* _WHAT THE TASK ASKS_
Render the lines of the listing below as a numbered list, from its first line through the line containing "order: Trichoptera", both included, omitting any blank lines.
-.-.-
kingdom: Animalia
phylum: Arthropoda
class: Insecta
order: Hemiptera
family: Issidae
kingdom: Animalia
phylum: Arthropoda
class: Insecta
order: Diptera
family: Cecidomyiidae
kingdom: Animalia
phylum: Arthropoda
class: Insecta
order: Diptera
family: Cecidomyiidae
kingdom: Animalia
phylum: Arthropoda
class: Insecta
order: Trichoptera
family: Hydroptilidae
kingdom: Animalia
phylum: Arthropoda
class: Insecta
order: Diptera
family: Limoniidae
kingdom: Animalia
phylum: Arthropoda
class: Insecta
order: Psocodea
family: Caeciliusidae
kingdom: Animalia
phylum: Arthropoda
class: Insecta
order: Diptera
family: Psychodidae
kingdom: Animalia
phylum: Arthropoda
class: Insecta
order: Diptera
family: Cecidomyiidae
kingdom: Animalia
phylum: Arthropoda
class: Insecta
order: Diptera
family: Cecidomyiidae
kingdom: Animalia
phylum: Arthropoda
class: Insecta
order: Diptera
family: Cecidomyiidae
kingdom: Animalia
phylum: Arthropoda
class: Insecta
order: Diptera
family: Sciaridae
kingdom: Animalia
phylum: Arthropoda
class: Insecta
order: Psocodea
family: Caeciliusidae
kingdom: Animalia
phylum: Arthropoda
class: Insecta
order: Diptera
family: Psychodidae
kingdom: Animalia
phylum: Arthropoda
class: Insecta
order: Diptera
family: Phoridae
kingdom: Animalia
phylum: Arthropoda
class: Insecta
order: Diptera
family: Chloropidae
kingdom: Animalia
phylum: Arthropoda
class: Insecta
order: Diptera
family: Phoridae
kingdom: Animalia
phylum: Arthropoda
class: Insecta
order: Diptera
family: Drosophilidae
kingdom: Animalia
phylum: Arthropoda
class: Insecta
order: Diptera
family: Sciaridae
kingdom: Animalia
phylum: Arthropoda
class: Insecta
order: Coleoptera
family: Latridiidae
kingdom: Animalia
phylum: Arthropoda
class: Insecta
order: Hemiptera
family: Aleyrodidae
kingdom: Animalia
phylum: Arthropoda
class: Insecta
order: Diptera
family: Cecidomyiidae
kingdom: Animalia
-.-.-
* _SOLUTION TO THE PROBLEM_
1. kingdom: Animalia
2. phylum: Arthropoda
3. class: Insecta
4. order: Hemiptera
5. family: Issidae
6. kingdom: Animalia
7. phylum: Arthropoda
8. class: Insecta
9. order: Diptera
10. family: Cecidomyiidae
11. kingdom: Animalia
12. phylum: Arthropoda
13. class: Insecta
14. order: Diptera
15. family: Cecidomyiidae
16. kingdom: Animalia
17. phylum: Arthropoda
18. class: Insecta
19. order: Trichoptera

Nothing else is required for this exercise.